“It’s not about intent; it’s about impact.”
That can be a difficult truth to hear.
In this issue, we’re exploring the impact white Christians have on our brothers and sisters of colour – intentional or not.
For white Canadians, it can be hard to determine how to take responsibility for our histories (“I didn’t steal land from
Indigenous people!”). And it’s hard to discern our accountability for our situation. The term “white privilege” can make us uncomfortable because we never asked for anything special.
Yet, when harm has been done, as followers of Christ, we must be willing to repent and be humble, and ready to learn and change.
The cultural moment to talk about racism has been brewing for some time. To name just a few examples: the Black Lives Matter movement captured attention and has kept growing since 2014; the Truth and Reconciliation Commission published 94 calls to action in 2015. And in the first months of 2018, two criminal court cases acquitted white men accused of murdering Indigenous youths – decisions many point to as evidence of systemic bias against Indigenous people.
The white Christians among us must stop to listen.
Canadians have rested easy, citing multiculturalism as evidence we don’t have “a race problem.”
No, our racism is more subtle, veiled under politically correct language and Canadian niceness.
Martin Luther King Jr. lamented that 11 a.m. on Sunday was the most racially segregated time in the U.S. Decades later, the situation is better but still has a long way to go, even in Canada.

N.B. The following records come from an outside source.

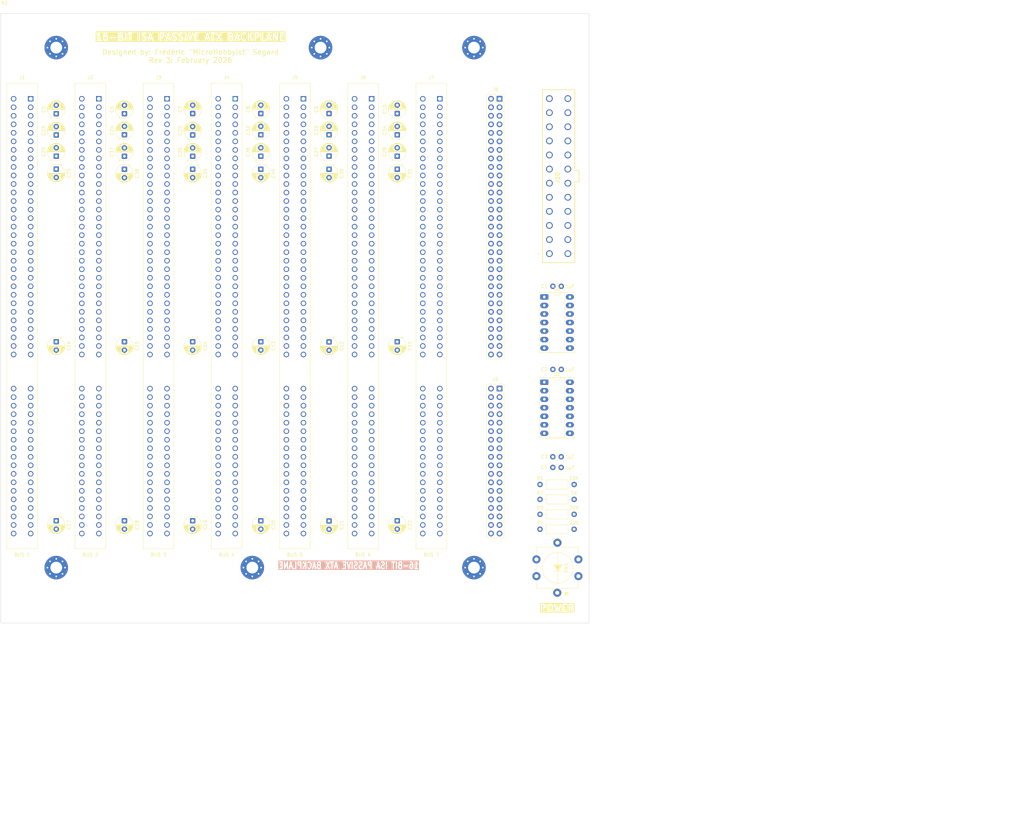
<source format=kicad_pcb>
(kicad_pcb
	(version 20241229)
	(generator "pcbnew")
	(generator_version "9.0")
	(general
		(thickness 1.6)
		(legacy_teardrops yes)
	)
	(paper "USLetter")
	(title_block
		(date "2022-10-08")
		(rev "2")
	)
	(layers
		(0 "F.Cu" mixed)
		(2 "B.Cu" mixed)
		(9 "F.Adhes" user "F.Adhesive")
		(11 "B.Adhes" user "B.Adhesive")
		(13 "F.Paste" user)
		(15 "B.Paste" user)
		(5 "F.SilkS" user "F.Silkscreen")
		(7 "B.SilkS" user "B.Silkscreen")
		(1 "F.Mask" user)
		(3 "B.Mask" user)
		(17 "Dwgs.User" user "User.Drawings")
		(19 "Cmts.User" user "User.Comments")
		(21 "Eco1.User" user "User.Eco1")
		(23 "Eco2.User" user "User.Eco2")
		(25 "Edge.Cuts" user)
		(27 "Margin" user)
		(31 "F.CrtYd" user "F.Courtyard")
		(29 "B.CrtYd" user "B.Courtyard")
		(35 "F.Fab" user)
		(33 "B.Fab" user)
	)
	(setup
		(stackup
			(layer "F.SilkS"
				(type "Top Silk Screen")
			)
			(layer "F.Paste"
				(type "Top Solder Paste")
			)
			(layer "F.Mask"
				(type "Top Solder Mask")
				(thickness 0.01)
			)
			(layer "F.Cu"
				(type "copper")
				(thickness 0.035)
			)
			(layer "dielectric 1"
				(type "core")
				(thickness 1.51)
				(material "FR4")
				(epsilon_r 4.5)
				(loss_tangent 0.02)
			)
			(layer "B.Cu"
				(type "copper")
				(thickness 0.035)
			)
			(layer "B.Mask"
				(type "Bottom Solder Mask")
				(thickness 0.01)
			)
			(layer "B.Paste"
				(type "Bottom Solder Paste")
			)
			(layer "B.SilkS"
				(type "Bottom Silk Screen")
			)
			(copper_finish "None")
			(dielectric_constraints no)
		)
		(pad_to_mask_clearance 0)
		(allow_soldermask_bridges_in_footprints no)
		(tenting front back)
		(pcbplotparams
			(layerselection 0x00000000_00000000_55555555_5755f5ff)
			(plot_on_all_layers_selection 0x00000000_00000000_00000000_00000000)
			(disableapertmacros no)
			(usegerberextensions no)
			(usegerberattributes no)
			(usegerberadvancedattributes no)
			(creategerberjobfile no)
			(dashed_line_dash_ratio 12.000000)
			(dashed_line_gap_ratio 3.000000)
			(svgprecision 6)
			(plotframeref no)
			(mode 1)
			(useauxorigin no)
			(hpglpennumber 1)
			(hpglpenspeed 20)
			(hpglpendiameter 15.000000)
			(pdf_front_fp_property_popups yes)
			(pdf_back_fp_property_popups yes)
			(pdf_metadata yes)
			(pdf_single_document no)
			(dxfpolygonmode yes)
			(dxfimperialunits yes)
			(dxfusepcbnewfont yes)
			(psnegative no)
			(psa4output no)
			(plot_black_and_white yes)
			(sketchpadsonfab no)
			(plotpadnumbers no)
			(hidednponfab no)
			(sketchdnponfab yes)
			(crossoutdnponfab yes)
			(subtractmaskfromsilk yes)
			(outputformat 1)
			(mirror no)
			(drillshape 0)
			(scaleselection 1)
			(outputdirectory "Gerber/")
		)
	)
	(net 0 "")
	(net 1 "GND")
	(net 2 "+5V")
	(net 3 "Net-(C3-Pad1)")
	(net 4 "+12V")
	(net 5 "-12V")
	(net 6 "+3V3")
	(net 7 "VCC")
	(net 8 "Net-(C4-Pad1)")
	(net 9 "/D7")
	(net 10 "/D6")
	(net 11 "/D5")
	(net 12 "/D4")
	(net 13 "/D3")
	(net 14 "/D2")
	(net 15 "/D1")
	(net 16 "/D0")
	(net 17 "/USR3")
	(net 18 "/USR2")
	(net 19 "/USR1")
	(net 20 "/A15")
	(net 21 "/A14")
	(net 22 "/A13")
	(net 23 "/A12")
	(net 24 "/A11")
	(net 25 "/A10")
	(net 26 "/A9")
	(net 27 "/A8")
	(net 28 "/A7")
	(net 29 "/A6")
	(net 30 "/A5")
	(net 31 "/A4")
	(net 32 "/A3")
	(net 33 "/A2")
	(net 34 "/A1")
	(net 35 "/A0")
	(net 36 "/~{RESET}")
	(net 37 "/USR4")
	(net 38 "/~{NMI}")
	(net 39 "/~{MREQ}")
	(net 40 "/~{IORQ}")
	(net 41 "/~{WR}")
	(net 42 "/~{RD}")
	(net 43 "/~{IRQ2}")
	(net 44 "/~{IRQ10}")
	(net 45 "/~{IRQ11}")
	(net 46 "/~{IRQ12}")
	(net 47 "/~{HALT}")
	(net 48 "/~{IRQ13}")
	(net 49 "/A23")
	(net 50 "/A22")
	(net 51 "/A21")
	(net 52 "/A20")
	(net 53 "/A19")
	(net 54 "/A18")
	(net 55 "/A17")
	(net 56 "/A16")
	(net 57 "/~{IRQ7}")
	(net 58 "/D8")
	(net 59 "/D9")
	(net 60 "/D10")
	(net 61 "/D11")
	(net 62 "/D12")
	(net 63 "/D13")
	(net 64 "/D14")
	(net 65 "/D15")
	(net 66 "/~{IRQ6}")
	(net 67 "/USR5")
	(net 68 "/~{IRQ14}")
	(net 69 "/~{IRQ15}")
	(net 70 "/USR6")
	(net 71 "/~{IRQ1}")
	(net 72 "/~{IRQ0}")
	(net 73 "/~{IRQ5}")
	(net 74 "/~{IRQ4}")
	(net 75 "/~{IRQ3}")
	(net 76 "/Power/~{PS_ON}")
	(net 77 "/~{BREQ}")
	(net 78 "/BS")
	(net 79 "Net-(SW1-A)")
	(net 80 "Net-(U1-Pad4)")
	(net 81 "/RESET")
	(net 82 "/Q")
	(net 83 "/R{slash}~{W}")
	(net 84 "/~{RAM_{oe}}")
	(net 85 "/~{CBLK}")
	(net 86 "/USR7")
	(net 87 "/USR8")
	(net 88 "/~{IRQ8}")
	(net 89 "/~{IRQ9}")
	(net 90 "/~{MRDY}")
	(net 91 "/E")
	(net 92 "/BA")
	(net 93 "/MMU_{en}")
	(net 94 "unconnected-(J10-NC-Pad20)")
	(net 95 "unconnected-(J10-PG-Pad8)")
	(net 96 "Net-(R2-Pad2)")
	(net 97 "Net-(U2A-~{S})")
	(net 98 "unconnected-(U1-Pad12)")
	(net 99 "unconnected-(U1-Pad8)")
	(net 100 "unconnected-(U1-Pad10)")
	(net 101 "Net-(U2A-C)")
	(net 102 "unconnected-(U2B-Q-Pad9)")
	(net 103 "unconnected-(U2B-~{Q}-Pad8)")
	(net 104 "Net-(U2A-D)")
	(net 105 "/+5V")
	(net 106 "/USR0")
	(net 107 "/CLK_{acia}")
	(net 108 "/+3V3")
	(net 109 "/~{VMA}")
	(net 110 "/CLK_{1}")
	(net 111 "/+12V")
	(net 112 "/CLK_{cpu}")
	(net 113 "/CLK_{2}")
	(net 114 "/-12V")
	(footprint "Capacitor_THT:CP_Radial_D5.0mm_P2.50mm" (layer "F.Cu") (at 62.23 55.180112 90))
	(footprint "Package_DIP:DIP-14_W7.62mm_Socket_LongPads" (layer "F.Cu") (at 187.325 103.505))
	(footprint "Connector_PinSocket_2.54mm:PinSocket_2x18_P2.54mm_Vertical" (layer "F.Cu") (at 173.99 130.81))
	(footprint "Capacitor_THT:CP_Radial_D5.0mm_P2.50mm" (layer "F.Cu") (at 41.91 170.18 -90))
	(footprint "Capacitor_THT:CP_Radial_D5.0mm_P2.50mm" (layer "F.Cu") (at 143.51 170.18 -90))
	(footprint "Capacitor_THT:CP_Radial_D5.0mm_P2.50mm" (layer "F.Cu") (at 123.19 116.904887 -90))
	(footprint "Capacitor_THT:CP_Radial_D5.0mm_P2.50mm" (layer "F.Cu") (at 102.87 55.180112 90))
	(footprint "MicroHobbyist:ATX_PSU_CONN" (layer "F.Cu") (at 196.395 67.505 90))
	(footprint "Capacitor_THT:C_Disc_D3.0mm_W1.6mm_P2.50mm" (layer "F.Cu") (at 189.885 125.095))
	(footprint "Capacitor_THT:C_Disc_D3.0mm_W1.6mm_P2.50mm" (layer "F.Cu") (at 189.865 151.13))
	(footprint "Capacitor_THT:CP_Radial_D5.0mm_P2.50mm" (layer "F.Cu") (at 102.87 116.84 -90))
	(footprint "Capacitor_THT:CP_Radial_D5.0mm_P2.50mm"
		(layer "F.Cu")
		(uuid "34ec5dca-044e-411a-8a90-4e1bbc801a5c")
		(at 62.23 61.595 90)
		(descr "CP, Radial series, Radial, pin pitch=2.50mm, diameter=5mm, height=7mm, Electrolytic Capacitor")
		(tags "CP Radial series Radial pin pitch 2.50mm diameter 5mm height 7mm Electrolytic Capacitor")
		(property "Reference" "C37"
			(at 1.25 -3.75 90)
			(layer "F.SilkS")
			(uuid "e1f765af-eebd-4366-bf66-d1bd593fe87e")
			(effects
				(font
					(size 1 1)
					(thickness 0.15)
				)
			)
		)
		(property "Value" "10µF"
			(at 1.25 3.75 90)
			(layer "F.Fab")
			(uuid "1c2bf487-4b13-4deb-9c78-c3b8d9fd9bab")
			(effects
				(font
					(size 1 1)
					(thickness 0.15)
				)
			)
		)
		(property "Datasheet" "~"
			(at 0 0 90)
			(layer "F.Fab")
			(hide yes)
			(uuid "78fa6f86-4e27-4adb-bddf-b1be218dff51")
			(effects
				(font
					(size 1.27 1.27)
					(thickness 0.15)
				)
			)
		)
		(property "Description" ""
			(at 0 0 90)
			(layer "F.Fab")
			(hide yes)
			(uuid "04993952-3f5b-4353-aaf6-334bccff182f")
			(effects
				(font
					(size 1.27 1.27)
					(thickness 0.15)
				)
			)
		)
		(property ki_fp_filters "CP_*")
		(path "/184965a6-7940-44d4-8637-f93e65786f3f/aea4329a-2df4-4487-8751-b4876880091c")
		(sheetname "/Power/")
		(sheetfile "SoftPower.kicad_sch")
		(attr through_hole)
		(fp_line
			(start 1.29 -2.58)
			(end 1.29 2.58)
			(stroke
				(width 0.12)
				(type solid)
			)
			(layer "F.SilkS")
			(uuid "03f9e3c2-5037-4e57-b6e7-d13e72a7f679")
		)
		(fp_line
			(start 1.25 -2.58)
			(end 1.25 2.58)
			(stroke
				(width 0.12)
				(type solid)
			)
			(layer "F.SilkS")
			(uuid "1205bbaf-4af6-4fd9-9bff-7727571e28d7")
		)
		(fp_line
			(start 1.33 -2.579)
			(end 1.33 2.579)
			(stroke
				(width 0.12)
				(type solid)
			)
			(layer "F.SilkS")
			(uuid "4890fdc2-4498-41f5-8ea8-a894d7120af2")
		)
		(fp_line
			(start 1.37 -2.577)
			(end 1.37 2.577)
			(stroke
				(width 0.12)
				(type solid)
			)
			(layer "F.SilkS")
			(uuid "f6c8903f-10e1-40a7-8cab-a29fa2b46fe5")
		)
		(fp_line
			(start 1.41 -2.575)
			(end 1.41 2.575)
			(stroke
				(width 0.12)
				(type solid)
			)
			(layer "F.SilkS")
			(uuid "ab844b45-0fc2-437f-900e-3d7db2a4c3d6")
		)
		(fp_line
			(start 1.45 -2.572)
			(end 1.45 2.572)
			(stroke
				(width 0.12)
				(type solid)
			)
			(layer "F.SilkS")
			(uuid "26d29690-b71b-41fd-a8ef-ef94097e0e3b")
		)
		(fp_line
			(start 1.49 -2.569)
			(end 1.49 -1.04)
			(stroke
				(width 0.12)
				(type solid)
			)
			(layer "F.SilkS")
			(uuid "c2ba8a87-7f00-4e5b-a404-9a8be0831117")
		)
		(fp_line
			(start 1.53 -2.565)
			(end 1.53 -1.04)
			(stroke
				(width 0.12)
				(type solid)
			)
			(layer "F.SilkS")
			(uuid "4222a24b-8d5a-4c39-96cc-337e0a3aaa0d")
		)
		(fp_line
			(start 1.57 -2.56)
			(end 1.57 -1.04)
			(stroke
				(width 0.12)
				(type solid)
			)
			(layer "F.SilkS")
			(uuid "c5739506-f53d-4657-8305-036c7cbe8a0d")
		)
		(fp_line
			(start 1.61 -2.555)
			(end 1.61 -1.04)
			(stroke
				(width 0.12)
				(type solid)
			)
			(layer "F.SilkS")
			(uuid "a00e8a69-2a94-46f8-a8f2-c9214ca22df6")
		)
		(fp_line
			(start 1.65 -2.549)
			(end 1.65 -1.04)
			(stroke
				(width 0.12)
				(type solid)
			)
			(layer "F.SilkS")
			(uuid "f80bd33f-a3d8-49ef-a3d1-5628c2473be8")
		)
		(fp_line
			(start 1.69 -2.543)
			(end 1.69 -1.04)
			(stroke
				(width 0.12)
				(type solid)
			)
			(layer "F.SilkS")
			(uuid "a5fda4df-68d5-4d96-a791-f8cc739f3636")
		)
		(fp_line
			(start 1.73 -2.536)
			(end 1.73 -1.04)
			(stroke
				(width 0.12)
				(type solid)
			)
			(layer "F.SilkS")
			(uuid "f0a733d9-cf66-4822-b7b5-2e003eca22e0")
		)
		(fp_line
			(start 1.77 -2.528)
			(end 1.77 -1.04)
			(stroke
				(width 0.12)
				(type solid)
			)
			(layer "F.SilkS")
			(uuid "54cd32d0-3e7d-43eb-ad40-937e1e1a475d")
		)
		(fp_line
			(start 1.81 -2.519)
			(end 1.81 -1.04)
			(stroke
				(width 0.12)
				(type solid)
			)
			(layer "F.SilkS")
			(uuid "0b8ac7ff-03b5-4ce0-8bc6-99549210d120")
		)
		(fp_line
			(start 1.85 -2.51)
			(end 1.85 -1.04)
			(stroke
				(width 0.12)
				(type solid)
			)
			(layer "F.SilkS")
			(uuid "54d92f4d-2fca-4748-bef6-6ac7363f6754")
		)
		(fp_line
			(start 1.89 -2.501)
			(end 1.89 -1.04)
			(stroke
				(width 0.12)
				(type solid)
			)
			(layer "F.SilkS")
			(uuid "e2aac9d6-6786-427e-b502-6401ee2b81a8")
		)
		(fp_line
			(start 1.93 -2.49)
			(end 1.93 -1.04)
			(stroke
				(width 0.12)
				(type solid)
			)
			(layer "F.SilkS")
			(uuid "66d6b775-14be-4eaa-89a3-6e096b903543")
		)
		(fp_line
			(start 1.97 -2.479)
			(end 1.97 -1.04)
			(stroke
				(width 0.12)
				(type solid)
			)
			(layer "F.SilkS")
			(uuid "4d48c7b0-b40e-42c8-a890-8239e4d7cc32")
		)
		(fp_line
			(start 2.01 -2.467)
			(end 2.01 -1.04)
			(stroke
				(width 0.12)
				(type solid)
			)
			(layer "F.SilkS")
			(uuid "cc0b2637-b7cf-45bd-ae10-126f86b8e836")
		)
		(fp_line
			(start 2.05 -2.455)
			(end 2.05 -1.04)
			(stroke
				(width 0.12)
				(type solid)
			)
			(layer "F.SilkS")
			(uuid "736cae0f-f289-4a10-ae77-a5f5fc21362f")
		)
		(fp_line
			(start 2.09 -2.442)
			(end 2.09 -1.04)
			(stroke
				(width 0.12)
				(type solid)
			)
			(layer "F.SilkS")
			(uuid "d0889c58-337e-4177-979d-1a47f920d1f3")
		)
		(fp_line
			(start 2.13 -2.428)
			(end 2.13 -1.04)
			(stroke
				(width 0.12)
				(type solid)
			)
			(layer "F.SilkS")
			(uuid "e8f5cb39-d147-43bc-b921-94b0fe11fb9f")
		)
		(fp_line
			(start 2.17 -2.413)
			(end 2.17 -1.04)
			(stroke
				(width 0.12)
				(type solid)
			)
			(layer "F.SilkS")
			(uuid "546fe52e-dccb-48f0-b318-3d31a401ec3a")
		)
		(fp_line
			(start 2.21 -2.398)
			(end 2.21 -1.04)
			(stroke
				(width 0.12)
				(type solid)
			)
			(layer "F.SilkS")
			(uuid "7af2f47f-c0f8-4656-a6d7-3c0bd0541b1f")
		)
		(fp_line
			(start 2.25 -2.382)
			(end 2.25 -1.04)
			(stroke
				(width 0.12)
				(type solid)
			)
			(layer "F.SilkS")
			(uuid "25a84619-506b-4102-843d-338678414eaa")
		)
		(fp_line
			(start 2.29 -2.365)
			(end 2.29 -1.04)
			(stroke
				(width 0.12)
				(type solid)
			)
			(layer "F.SilkS")
			(uuid "6db85949-66cc-48ff-bcf8-e9accf009174")
		)
		(fp_line
			(start 2.33 -2.347)
			(end 2.33 -1.04)
			(stroke
				(width 0.12)
				(type solid)
			)
			(layer "F.SilkS")
			(uuid "cdd2ea73-da4f-4f3d-a866-704f89b4295f")
		)
		(fp_line
			(start 2.37 -2.329)
			(end 2.37 -1.04)
			(stroke
				(width 0.12)
				(type solid)
			)
			(layer "F.SilkS")
			(uuid "efd3dd77-f115-411e-8c21-5447e381c596")
		)
		(fp_line
			(start 2.41 -2.309)
			(end 2.41 -1.04)
			(stroke
				(width 0.12)
				(type solid)
			)
			(layer "F.SilkS")
			(uuid "59cfc1f5-45b8-4fdb-8534-59587888133b")
		)
		(fp_line
			(start 2.45 -2.289)
			(end 2.45 -1.04)
			(stroke
				(width 0.12)
				(type solid)
			)
			(layer "F.SilkS")
			(uuid "40d893ca-5e59-4259-a3a2-059ffce59daf")
		)
		(fp_line
			(start 2.49 -2.268)
			(end 2.49 -1.04)
			(stroke
				(width 0.12)
				(type solid)
			)
			(layer "F.SilkS")
			(uuid "7472a24e-3916-4ed5-bb45-ff819df1f640")
		)
		(fp_line
			(start 2.53 -2.246)
			(end 2.53 -1.04)
			(stroke
				(width 0.12)
				(type solid)
			)
			(layer "F.SilkS")
			(uuid "87a8d88f-c2f3-47fc-9f7f-3871ae3dc79d")
		)
		(fp_line
			(start 2.57 -2.223)
			(end 2.57 -1.04)
			(stroke
				(width 0.12)
				(type solid)
			)
			(layer "F.SilkS")
			(uuid "a6fe6769-ed3b-435f-9015-96e59bf63c3d")
		)
		(fp_line
			(start 2.61 -2.199)
			(end 2.61 -1.04)
			(stroke
				(width 0.12)
				(type solid)
			)
			(layer "F.SilkS")
			(uuid "ffc012d6-fdb6-4075-ad61-f70fa298cc96")
		)
		(fp_line
			(start 2.65 -2.175)
			(end 2.65 -1.04)
			(stroke
				(width 0.12)
				(type solid)
			)
			(layer "F.SilkS")
			(uuid "dc85d77d-531a-4675-80a8-b113e3329c97")
		)
		(fp_line
			(start 2.69 -2.149)
			(end 2.69 -1.04)
			(stroke
				(width 0.12)
				(type solid)
			)
			(layer "F.SilkS")
			(uuid "8e605cf6-0b83-4a3c-ba1c-29e398e3037b")
		)
		(fp_line
			(start 2.73 -2.122)
			(end 2.73 -1.04)
			(stroke
				(width 0.12)
				(type solid)
			)
			(layer "F.SilkS")
			(uuid "eabcd049-f8c2-40e1-94cb-e6492cc376b7")
		)
		(fp_line
			(start 2.77 -2.094)
			(end 2.77 -1.04)
			(stroke
				(width 0.12)
				(type solid)
			)
			(layer "F.SilkS")
			(uuid "940af25c-108e-41d4-a211-ece3d887a192")
		)
		(fp_line
			(start 2.81 -2.065)
			(end 2.81 -1.04)
			(stroke
				(width 0.12)
				(type solid)
			)
			(layer "F.SilkS")
			(uuid "7683c064-41a6-44a9-9c7a-421aae92f848")
		)
		(fp_line
			(start 2.85 -2.035)
			(end 2.85 -1.04)
			(stroke
				(width 0.12)
				(type solid)
			)
			(layer "F.SilkS")
			(uuid "461aeb8a-dad3-4e8a-83b9-043e1b4da3de")
		)
		(fp_line
			(start 2.89 -2.003)
			(end 2.89 -1.04)
			(stroke
				(width 0.12)
				(type solid)
			)
			(layer "F.SilkS")
			(uuid "ef1a6268-1846-43cd-b6b8-3af45dbb1cb6")
		)
		(fp_line
			(start 2.93 -1.97)
			(end 2.93 -1
... [1137389 chars truncated]
</source>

Historically, Mennonites sought separation from the world, so it makes sense that many MB congregations were birthed in
homogeneity; however, as a community now preoccupied with evangelism and church planting, with a mission organization
spurring us to “the least reached,” mostly white congregations may want to ask: are we fulfilling our mission as broadly as we are able?
Spurred by his experience building relationships in the global church through Mennonite World Conference and ICOMB
(the International Community of Mennonite Brethren) and his reading of Indigenous theologians, David Wiebe calls us to
recognize and repent of what he calls “white power” (pages 8–9).
It’s not comfortable to accept our complicity.
We want to believe our churches are loving and colour-blind. But as Kate Henderson, Lee Kosa, and Natasha Tunnicliffe share in their piece on unravelling racism in their local church (pages 10–12), we are sometimes unwilling to recognize how deeply our discriminatory impulses run. We pile on error when we try to achieve equality through appeals to colour-blindness – which denies, rather than affirms, the ethno-cultural identities that are an integral part of all of us. Words meant in love may hurt when spoken in ignorance.
Why does it matter?
It matters because God’s vision of the church is one of diversity. This is not just a vision of heaven but something Scripture says God desires already in the Old Testament (Leviticus 19:33–34; 2 Chronicles 6:32–33; Isaiah 2:2–3; Jeremiah 33:9).
Diversity in our congregations is a foretaste of heaven, a reward we must sow in humility but reap in blessings, urges
intercultural specialist Paul Chin (page 13).
And it matters because people matter. If we have brothers and sisters who are wounded – or just plain weary – of
microaggressions in life, let us not compound their frustration by continuing them in our churches.
We’re not guilty for our privilege, but we are responsible to use our power in ways that dismantle rather than prop up
inequality, in ways that journey toward reconciliation.
Fellow Christians, let’s start with a spirit of learning. Perhaps our first step is not to ask people of colour to teach us, but
instead to educate ourselves. Seek out the books and recordings referenced in the feature articles of this issue. Listen to voices that are already speaking.
Let’s start to see the world through different eyes. Learning appropriate vocabulary is important, not because that’s
politically correct, but because people God loves – people we love – may feel undermined by careless word choice.
Seeking diverse candidates for leadership – as pastors, on boards, committees, etc. – is important, not because that’s the
current trend, but because people with different backgrounds challenge our perspectives that have been skewed by holding
unacknowledged power. We need to listen to voices that speak “in colour” because we all have things to learn from each other.
Too often, our impact has been to squeeze out those who don’t look like us or do things like us. With humility and repentance, let’s lean in to our intent to see lives transformed as people are reconciled to God, to nature, within themselves, and to each other.